Quels sont vos liens avec l'Algérie?

L’Algérie représente mon enfance, mon adolescence, mes premiers amours. Ce n’est pas rien. J’ai eu une famille qui m’a poussé à faire ce que je voulais. Ils n’attendaient rien de moi, mais moi, je voulais me prouver quelque chose, et je ne voulais pas les décevoir. Après être parti en France, je n’ai pas voulu revenir en Algérie avec une valise vide.
 

Omar Marwan / Photo : Laurent Koffel
Vous retournez souvent à Alger?

Non, malheureusement. J’y suis retourné pour ADN, mais j’étais comme paralysé. Je suis resté à l’hôtel, je ne suis pas sorti, pour ne pas voir cet Alger défiguré, délabré, les immeubles de mon ancien quartier qui tombent en ruine. Avant le film, cela faisait douze ans que je n’y étais pas allé. Même ma propre famille ne souhaitait pas me voir venir, car elle savait que j’allais être déçu ; c’est l’anarchie totale là-bas.

Comment avez-vous abordé ce rôle de vieil Algérien qui va mourir ?

J’avais un rôle douloureux et cela a été difficile. J’étais moi-même dans la douleur, parce que cela m’a rappelé des souvenirs personnels : je pensais à ma mère et à mon père, que j’ai enterrés.
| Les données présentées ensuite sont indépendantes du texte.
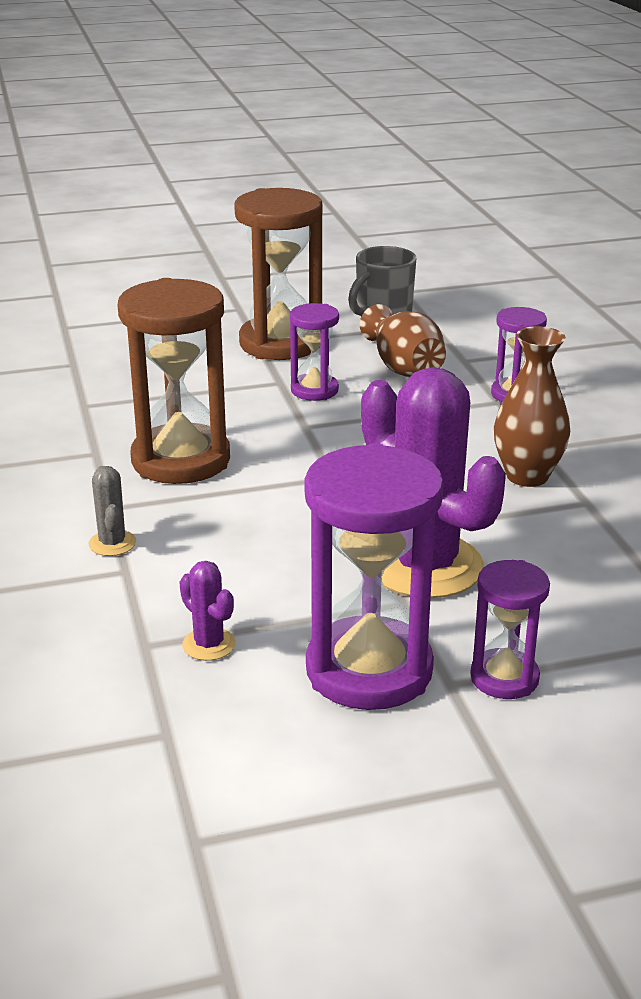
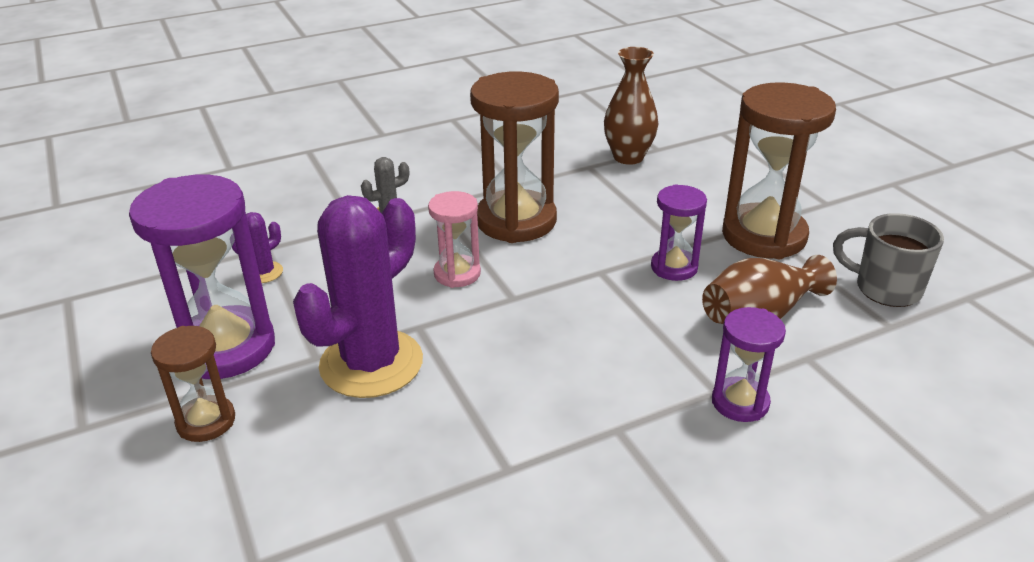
camera: 80 degrees right, 5 degrees up
purple hourglass [470,560,550,699] -> brown hourglass [151,326,235,442]
brown vase [494,326,570,487] -> brown vase moved to [604,47,658,165]
none -> pink hourglass [428,191,481,288]

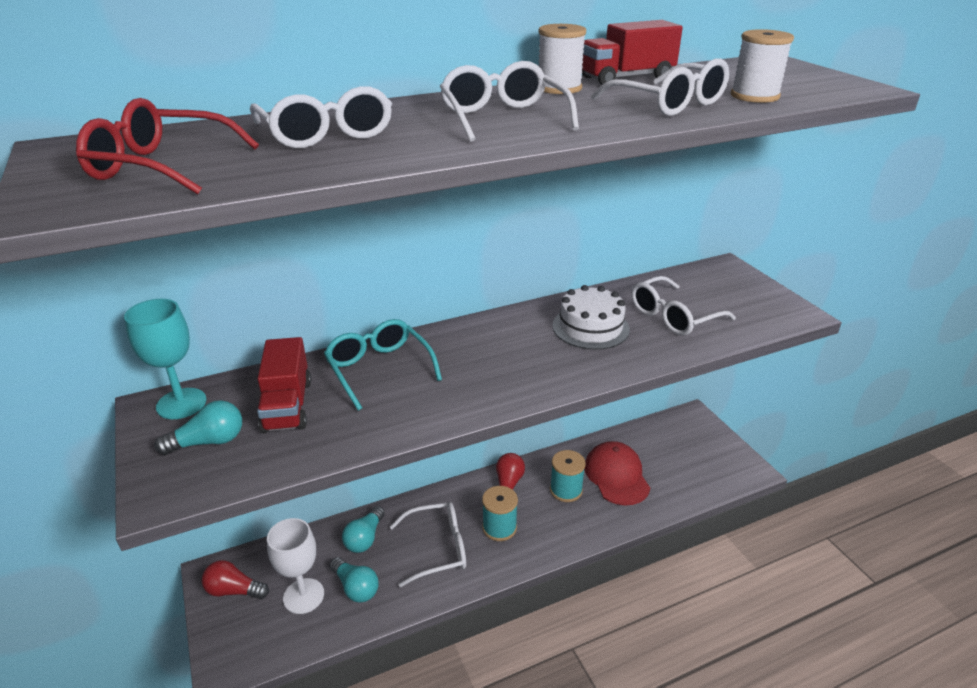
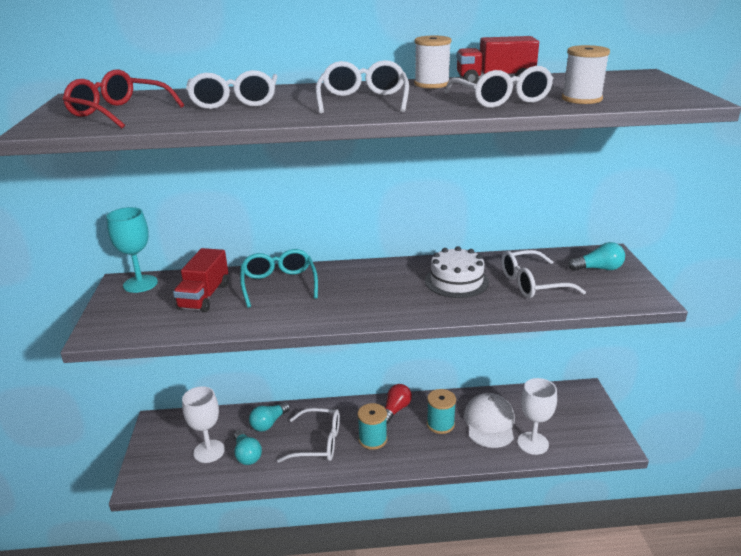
camera: 20 degrees right, 5 degrees down
turquoise light bulb [154,400,242,455] -> turquoise light bulb moved to [568,242,625,271]
red light bulb [202,560,269,599] -> none
red cap [584,441,650,506] -> white cap [464,393,515,448]
none -> white goblet [517,378,557,455]

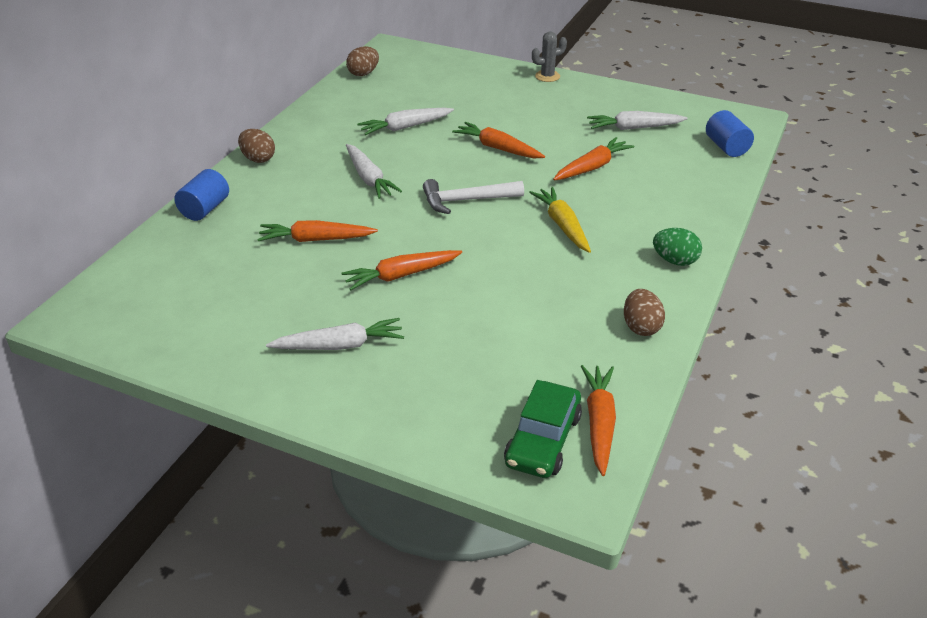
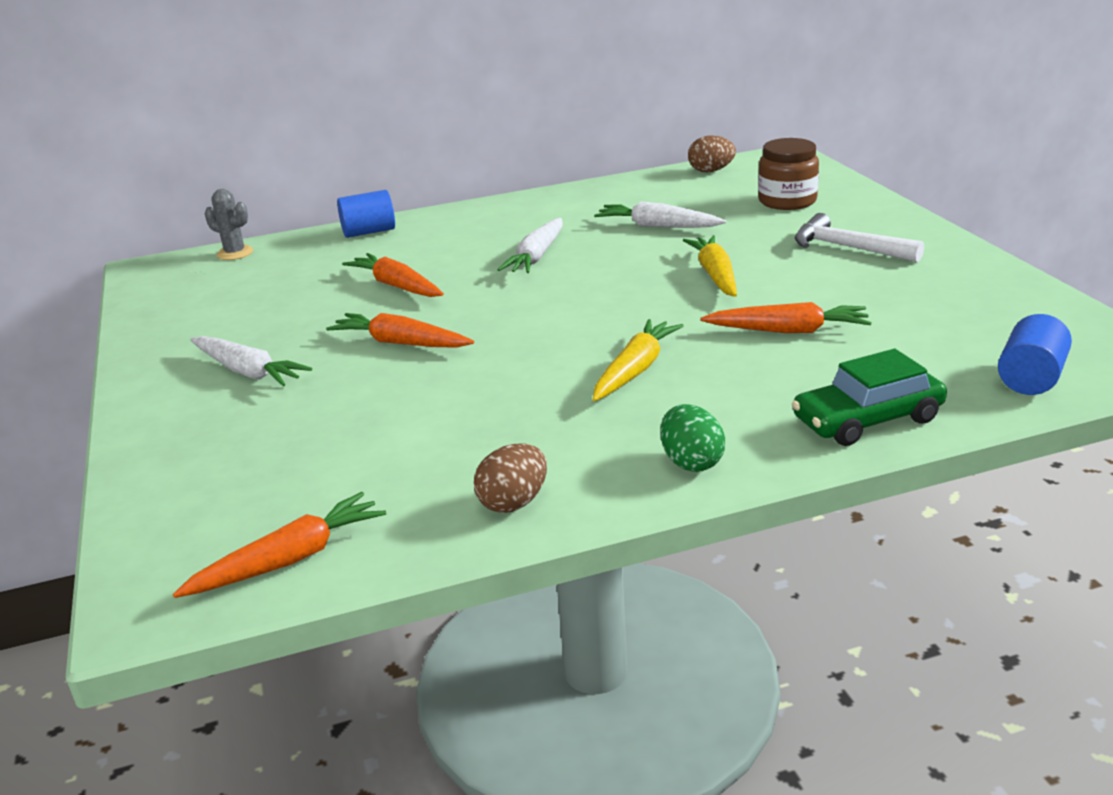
camera: 50 degrees right, 10 degrees down
brown egg [238,129,275,163] -> none
white hammer [423,179,524,214] -> white hammer moved to [795,213,924,262]
orange carrot [452,122,545,158] -> yellow carrot [683,235,737,297]
green car [504,380,582,478] -> green car moved to [792,349,947,446]
grey cactus [532,32,567,82] -> grey cactus moved to [205,189,253,260]
white carrot [587,111,688,130] -> none
none -> brown jar [758,138,819,210]

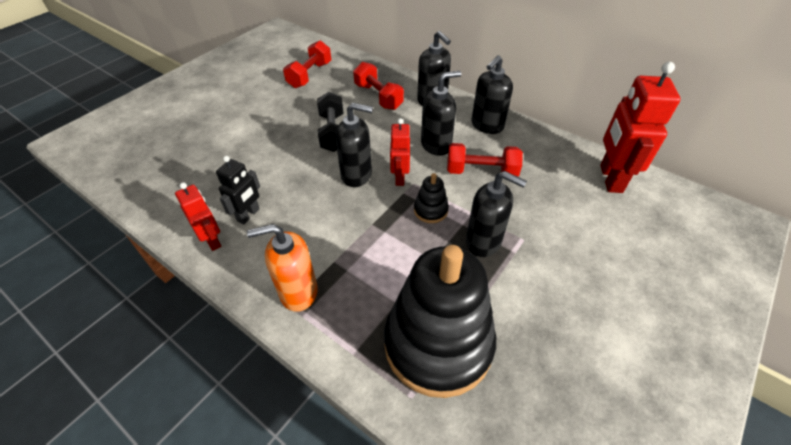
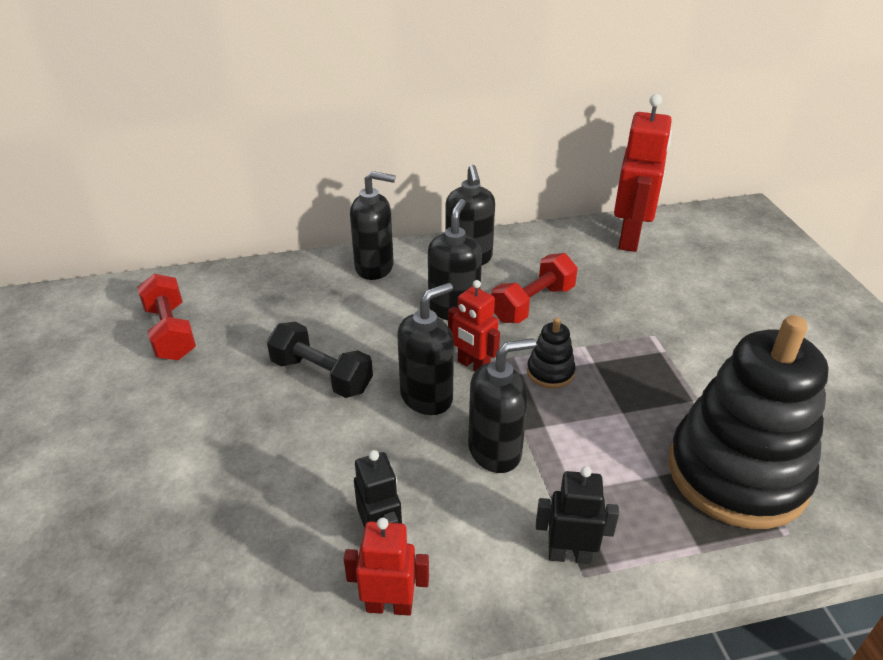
camera: 50 degrees left, 10 degrees down
orange soap dispenser [247,224,318,312] -> black robot [536,466,619,564]
red dumbbell [353,62,404,110] -> none
black soap dispenser [466,171,527,257] -> black soap dispenser moved to [468,338,536,473]
red robot [600,62,681,193] -> red robot turned 120 degrees counterclockwise [614,94,672,252]

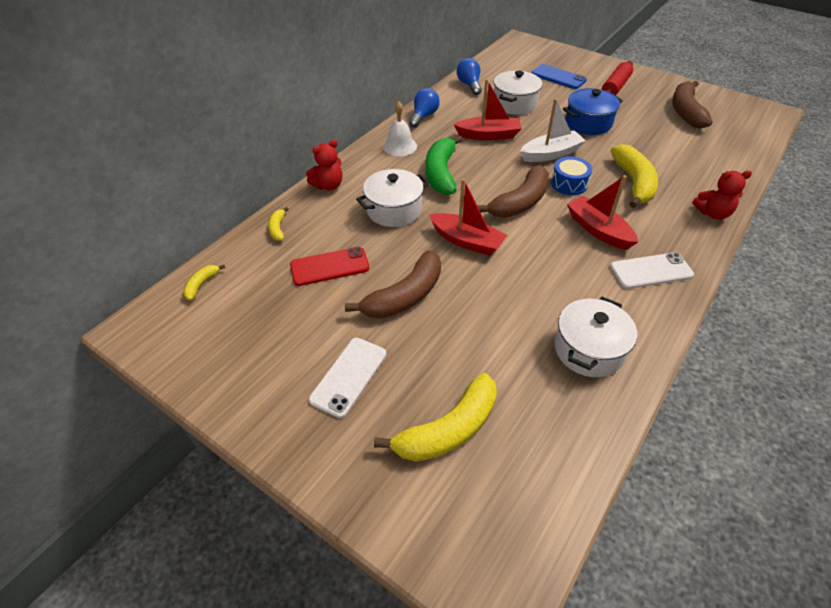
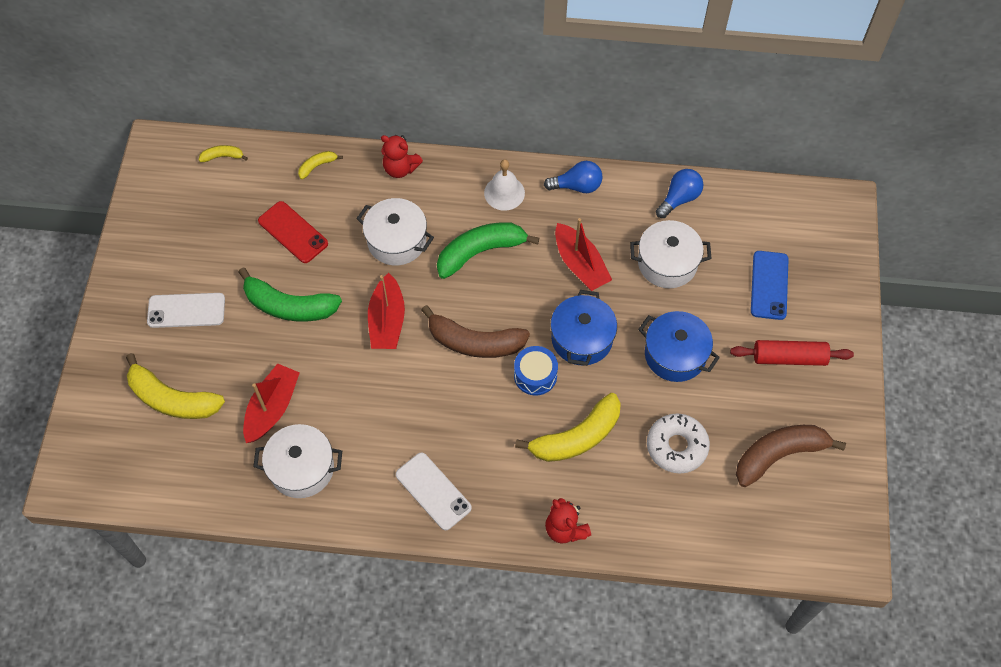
camera: 60 degrees right, 15 degrees up
brown banana [345,250,441,319] -> green banana [239,267,342,322]
white boat [520,98,586,162] -> blue pot [550,290,617,366]
red boat [567,175,638,250] -> red boat moved to [243,363,300,443]
none -> white donut [647,414,710,473]

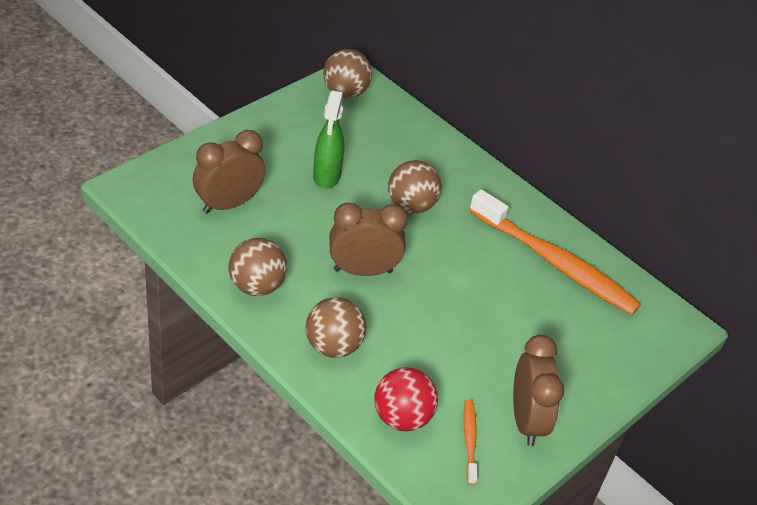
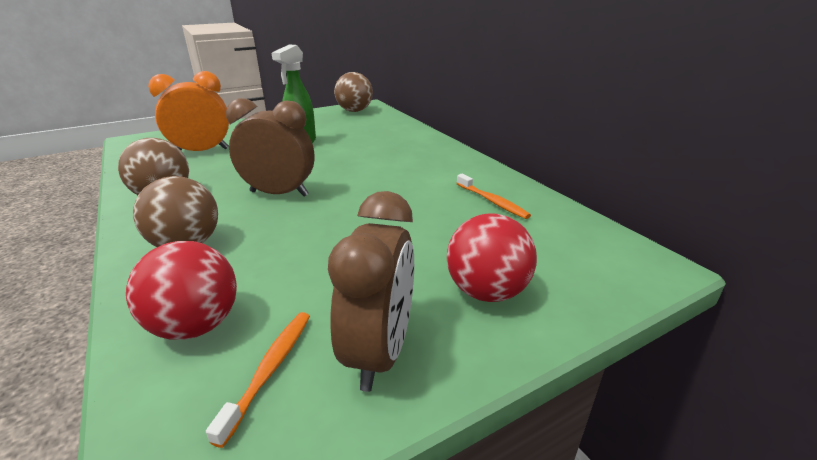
camera: 20 degrees right, 15 degrees down
brown clock [193,130,265,214] -> orange clock [148,71,229,151]
brown ball [388,160,442,214] -> none
orange toothbrush [469,189,641,315] -> orange toothbrush [456,174,531,219], size x0.43
none -> red ball [447,213,537,302]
Il fallait contenir cette émotion, j’étais même dans un état limite. Il fallait trouver l’expression juste, ne pas surenchérir.

Omar Marwan / Photo : Laurent Koffel
Votre rôle a peu de texte : cela a constitué une difficulté supplémentaire dans le jeu ?

Mon personnage n’a pas besoin de parler. Il transmet un message de réconciliation à ses enfants qui se déchirent : il lui faut être là, sourire, leur donner l’espoir. Mes propres souvenirs me suffisaient pour être dans une sincérité naturelle, même si je ne viens pas d’une famille qui s’entre-déchirait.

Quelle a été votre relation aux acteurs qui forment autour de vous la famille du film ?

Nous étions dans des rapports très vrais. Comme nous improvisions, nous nous surprenions les uns les autres, dans un étonnement mutuel permanent. C’est cela qui a aidé à créer quelque chose de vrai. Chaque comédien entraîne l’autre par son écoute. 

Le grand-père que vous incarnez dans ADN est le pilier de la famille. Est-ce que les grands-parents étaient aussi un socle, au sein de votre propre famille ?

J’étais vraiment très petit, j’avais peut-être trois ans quand ils sont morts. Je n’ai pas de souvenirs avec eux. Mais j’aurais bien voulu les connaître et cela m’a manqué.

En leur absence, comment se construisait votre récit familial ?

La transmission se faisait par ma mère : elle me racontait ce qu’elle avait fait avec ses parents, ses grands-parents. Son récit m’apparaissait comme un conte. Avec mon père, c’était différent. Lui était dans l’action, pas dans les histoires. Ma mère m’a emmené à une éducation artistique, les arts plastiques, le théâtre, alors que mon père était dans le travail. Très petit, il a perdu ses parents et cela l’a rendu fort et dur. Il nous disait : « Attention, la vie est courte. »

ADN interroge la question des origines dans l’identité, pesant sur le présent et le devenir. Êtes-vous attaché à cette question ?

On a besoin de se raccrocher à son identité quand on se sent seul, perdu, paumé. D’où je viens ? Où je vais ? Les origines permettent de ne pas être seul, de savoir qu’il y a quelqu’un autour de soi. Les amis ont tendance à disparaître dans les grands moments de douleur et il n’y a que la famille qui peut vous prendre en charge.